I'm always hesitant to use /var/tmp/, because I never quite know exactly how long the files are kept there for, or even what the directory is used for. What determines when a file gets removed from /var/tmp/, and how is the directory intended to be used?


2 Answers 2


Per the Filesystem hierarchy standard (FHS), files in /var/tmp are to be preserved across reboots.

Per FHS-2.3:

The /var/tmp directory is made available for programs that require temporary files or directories that are preserved between system reboots. Therefore, data stored in /var/tmp is more persistent than data in /tmp.
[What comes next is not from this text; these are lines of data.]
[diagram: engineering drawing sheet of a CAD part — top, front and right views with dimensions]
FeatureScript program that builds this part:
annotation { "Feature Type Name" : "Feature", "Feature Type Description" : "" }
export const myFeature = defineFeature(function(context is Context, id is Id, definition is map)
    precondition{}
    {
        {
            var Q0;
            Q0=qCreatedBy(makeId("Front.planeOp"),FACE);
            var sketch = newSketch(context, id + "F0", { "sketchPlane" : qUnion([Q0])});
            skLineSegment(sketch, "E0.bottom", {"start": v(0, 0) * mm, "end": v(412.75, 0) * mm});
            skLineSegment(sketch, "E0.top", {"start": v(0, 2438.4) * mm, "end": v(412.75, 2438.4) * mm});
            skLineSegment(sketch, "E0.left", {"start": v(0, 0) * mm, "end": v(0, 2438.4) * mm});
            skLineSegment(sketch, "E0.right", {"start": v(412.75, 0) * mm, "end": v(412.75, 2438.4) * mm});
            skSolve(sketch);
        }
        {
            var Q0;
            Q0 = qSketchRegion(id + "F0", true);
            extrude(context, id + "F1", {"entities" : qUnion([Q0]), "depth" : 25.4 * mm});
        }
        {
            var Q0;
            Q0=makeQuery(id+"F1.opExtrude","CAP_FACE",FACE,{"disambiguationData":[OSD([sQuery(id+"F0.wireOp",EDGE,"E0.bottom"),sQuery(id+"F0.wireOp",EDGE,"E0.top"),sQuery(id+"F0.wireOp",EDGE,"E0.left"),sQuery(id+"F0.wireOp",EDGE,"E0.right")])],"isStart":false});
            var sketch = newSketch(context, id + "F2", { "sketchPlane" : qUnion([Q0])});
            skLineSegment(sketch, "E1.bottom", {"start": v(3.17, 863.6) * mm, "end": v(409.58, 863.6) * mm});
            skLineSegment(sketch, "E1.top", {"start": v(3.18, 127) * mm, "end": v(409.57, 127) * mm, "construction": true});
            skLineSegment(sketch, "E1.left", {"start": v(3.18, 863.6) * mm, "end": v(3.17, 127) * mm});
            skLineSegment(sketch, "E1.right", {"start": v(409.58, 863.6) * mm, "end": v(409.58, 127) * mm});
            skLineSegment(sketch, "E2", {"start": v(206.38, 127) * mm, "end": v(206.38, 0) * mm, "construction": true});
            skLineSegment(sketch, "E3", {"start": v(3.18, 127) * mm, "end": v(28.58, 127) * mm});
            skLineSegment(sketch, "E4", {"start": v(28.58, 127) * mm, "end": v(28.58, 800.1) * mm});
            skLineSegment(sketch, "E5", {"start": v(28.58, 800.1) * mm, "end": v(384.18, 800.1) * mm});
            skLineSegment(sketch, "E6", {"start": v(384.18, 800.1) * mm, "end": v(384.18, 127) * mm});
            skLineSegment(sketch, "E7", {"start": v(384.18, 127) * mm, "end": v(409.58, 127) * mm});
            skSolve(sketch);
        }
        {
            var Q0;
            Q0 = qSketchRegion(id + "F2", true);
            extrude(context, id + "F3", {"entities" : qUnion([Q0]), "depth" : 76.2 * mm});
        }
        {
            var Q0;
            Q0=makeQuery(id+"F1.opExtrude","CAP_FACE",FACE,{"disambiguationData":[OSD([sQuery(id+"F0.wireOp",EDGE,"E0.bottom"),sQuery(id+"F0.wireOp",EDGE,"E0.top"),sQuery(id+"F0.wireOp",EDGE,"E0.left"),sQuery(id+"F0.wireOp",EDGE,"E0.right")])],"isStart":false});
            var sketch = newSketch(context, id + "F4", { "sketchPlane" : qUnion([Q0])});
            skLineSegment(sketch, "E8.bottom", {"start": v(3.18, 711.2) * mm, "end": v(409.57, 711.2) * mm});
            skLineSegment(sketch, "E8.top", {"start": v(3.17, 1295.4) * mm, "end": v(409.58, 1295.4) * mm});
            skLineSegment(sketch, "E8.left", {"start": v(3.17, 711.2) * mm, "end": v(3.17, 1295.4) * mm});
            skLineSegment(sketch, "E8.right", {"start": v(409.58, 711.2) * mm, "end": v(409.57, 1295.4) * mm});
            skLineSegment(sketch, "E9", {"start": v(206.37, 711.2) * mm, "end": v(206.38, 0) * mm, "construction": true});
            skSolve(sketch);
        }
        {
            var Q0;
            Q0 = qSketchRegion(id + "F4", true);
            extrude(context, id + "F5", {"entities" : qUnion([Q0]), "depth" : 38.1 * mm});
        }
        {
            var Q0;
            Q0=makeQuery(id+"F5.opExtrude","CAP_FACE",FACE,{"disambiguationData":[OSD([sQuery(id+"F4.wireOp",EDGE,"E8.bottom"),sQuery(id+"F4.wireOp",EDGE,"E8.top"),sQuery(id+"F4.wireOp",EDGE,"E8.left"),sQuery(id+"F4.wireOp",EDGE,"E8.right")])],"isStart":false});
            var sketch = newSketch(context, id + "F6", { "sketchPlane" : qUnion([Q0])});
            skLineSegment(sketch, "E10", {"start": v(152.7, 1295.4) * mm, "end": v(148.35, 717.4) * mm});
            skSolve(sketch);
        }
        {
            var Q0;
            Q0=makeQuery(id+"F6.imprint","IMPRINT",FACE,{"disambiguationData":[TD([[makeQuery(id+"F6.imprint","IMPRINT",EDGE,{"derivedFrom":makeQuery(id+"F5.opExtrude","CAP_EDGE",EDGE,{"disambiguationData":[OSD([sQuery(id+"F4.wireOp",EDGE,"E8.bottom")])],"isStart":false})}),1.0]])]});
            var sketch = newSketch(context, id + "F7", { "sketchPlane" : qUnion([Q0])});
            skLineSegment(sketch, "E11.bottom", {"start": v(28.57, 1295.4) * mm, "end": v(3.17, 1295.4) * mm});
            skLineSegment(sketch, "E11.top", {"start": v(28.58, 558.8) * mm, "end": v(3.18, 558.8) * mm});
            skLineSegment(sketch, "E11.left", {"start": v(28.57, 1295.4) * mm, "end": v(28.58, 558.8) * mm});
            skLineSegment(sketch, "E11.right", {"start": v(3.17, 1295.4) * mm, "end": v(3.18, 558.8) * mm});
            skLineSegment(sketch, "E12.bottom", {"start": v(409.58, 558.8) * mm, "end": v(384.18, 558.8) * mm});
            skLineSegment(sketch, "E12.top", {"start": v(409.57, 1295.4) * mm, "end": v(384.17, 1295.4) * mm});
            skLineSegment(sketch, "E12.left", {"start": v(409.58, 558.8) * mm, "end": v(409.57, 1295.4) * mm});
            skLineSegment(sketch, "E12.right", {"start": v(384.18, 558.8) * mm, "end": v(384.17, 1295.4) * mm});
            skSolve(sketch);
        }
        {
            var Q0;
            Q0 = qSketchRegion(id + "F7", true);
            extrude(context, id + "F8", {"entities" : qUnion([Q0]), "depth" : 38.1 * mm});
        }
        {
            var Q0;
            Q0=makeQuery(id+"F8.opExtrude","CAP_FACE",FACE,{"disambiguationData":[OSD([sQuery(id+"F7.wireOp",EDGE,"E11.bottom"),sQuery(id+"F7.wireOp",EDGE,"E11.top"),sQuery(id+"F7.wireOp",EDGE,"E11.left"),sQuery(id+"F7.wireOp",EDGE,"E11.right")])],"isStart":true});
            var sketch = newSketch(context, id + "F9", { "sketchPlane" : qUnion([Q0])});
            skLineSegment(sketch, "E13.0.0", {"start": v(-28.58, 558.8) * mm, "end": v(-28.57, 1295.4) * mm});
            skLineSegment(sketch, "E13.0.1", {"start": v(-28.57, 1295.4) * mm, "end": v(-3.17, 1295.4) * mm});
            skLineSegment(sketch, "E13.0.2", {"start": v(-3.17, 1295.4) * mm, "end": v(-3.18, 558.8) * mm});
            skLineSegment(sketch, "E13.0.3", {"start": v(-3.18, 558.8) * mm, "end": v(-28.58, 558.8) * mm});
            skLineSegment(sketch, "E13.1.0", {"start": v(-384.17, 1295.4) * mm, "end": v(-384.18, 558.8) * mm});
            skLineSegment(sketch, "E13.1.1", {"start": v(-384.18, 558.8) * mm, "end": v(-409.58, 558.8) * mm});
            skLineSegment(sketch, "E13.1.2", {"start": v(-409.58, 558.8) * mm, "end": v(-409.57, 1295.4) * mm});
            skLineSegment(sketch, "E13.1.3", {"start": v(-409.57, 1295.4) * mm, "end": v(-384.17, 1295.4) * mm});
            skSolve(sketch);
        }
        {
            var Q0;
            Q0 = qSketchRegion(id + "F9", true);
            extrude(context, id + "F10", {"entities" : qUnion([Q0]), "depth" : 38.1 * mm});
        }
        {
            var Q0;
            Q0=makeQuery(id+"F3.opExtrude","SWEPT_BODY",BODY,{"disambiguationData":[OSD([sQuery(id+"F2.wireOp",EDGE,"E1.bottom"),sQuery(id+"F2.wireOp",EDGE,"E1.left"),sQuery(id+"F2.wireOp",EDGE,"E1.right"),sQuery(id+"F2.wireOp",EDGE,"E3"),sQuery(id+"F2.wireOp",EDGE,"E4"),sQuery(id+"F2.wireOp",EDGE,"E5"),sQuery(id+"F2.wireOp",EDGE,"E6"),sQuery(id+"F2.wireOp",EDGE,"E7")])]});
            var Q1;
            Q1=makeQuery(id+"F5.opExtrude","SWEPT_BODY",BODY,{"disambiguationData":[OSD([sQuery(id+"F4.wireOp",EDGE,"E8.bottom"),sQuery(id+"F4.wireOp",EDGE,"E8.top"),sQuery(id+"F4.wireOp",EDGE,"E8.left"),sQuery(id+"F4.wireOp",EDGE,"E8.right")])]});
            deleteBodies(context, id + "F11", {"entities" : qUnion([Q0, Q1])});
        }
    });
Files and directories located in /var/tmp must not be deleted when the system is booted. Although data stored in /var/tmp is typically deleted in a site-specific manner, it is recommended that deletions occur at a less frequent interval than /tmp.
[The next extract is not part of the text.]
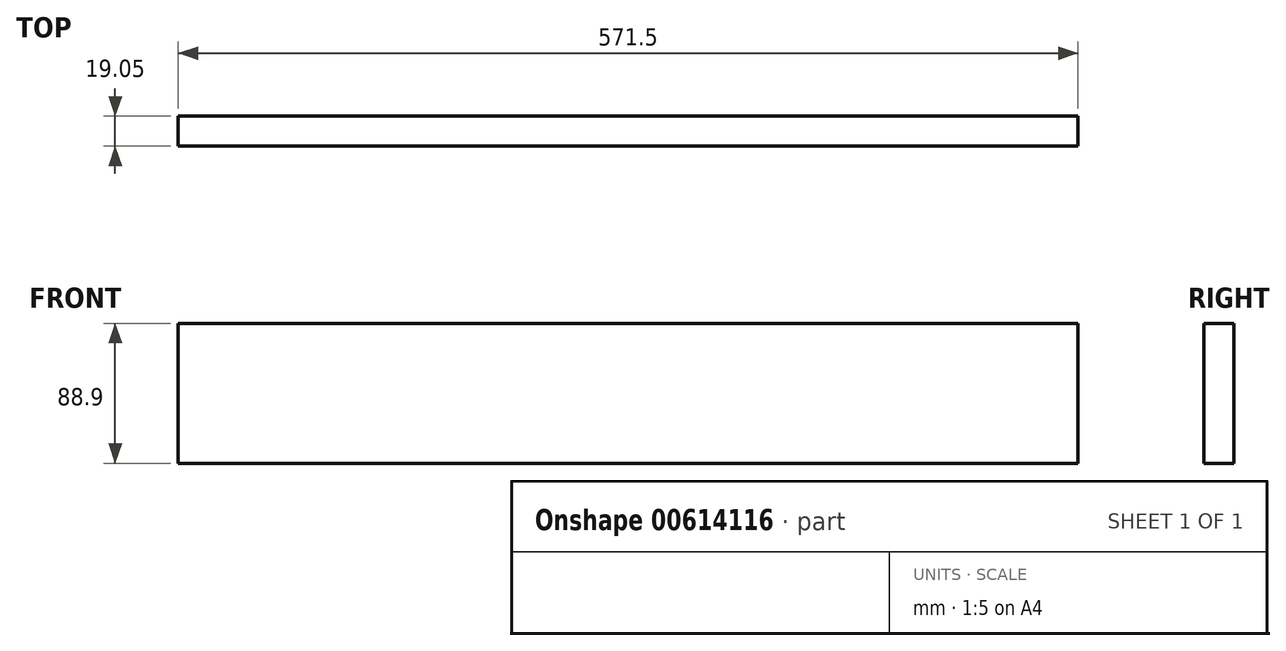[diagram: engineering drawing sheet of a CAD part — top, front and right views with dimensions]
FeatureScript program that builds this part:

I'm not aware of any Linux distributions that automatically clean /var/tmp. IMO, the applications that use /var/www cleanup after themselves in some reasonable manner.

  • So by default, files in /var/tmp are not deleted automatically and are only deleted when the user manually deletes them?
    – thebackhand
    Jul 26, 2010 at 23:26
  • 2
    I don't think that's a given as it says it's "deleted in a site-specific manner," implying that you don't have any guarantees other than it won't be deleted across a reboot. But, I think it's likely that most distributions won't delete the files in that directory but will rely on the application to clean them up. Jul 26, 2010 at 23:44

All RHEL-based distros clean /var/tmp of files older than 30 days. I don't know about other distros. Look for a cron entry that invokes tmpwatch. On Fedora/RHEL it is /etc/cron.daily/tmpwatch. It has a line like:

/usr/sbin/tmpwatch "$flags" 30d /var/tmp


/usr/sbin/tmpwatch 720 /var/tmp

(720 hours = 30 days)

  • 5
    To be more specific, they delete files that have not been accessed, modified or had a status change in the last 30d.
    – Didier A.
    Sep 30, 2015 at 2:17
  • Well this is annoying. I had followed a guide online that told me to create a script and put it in /var/tmp. Now it's gone.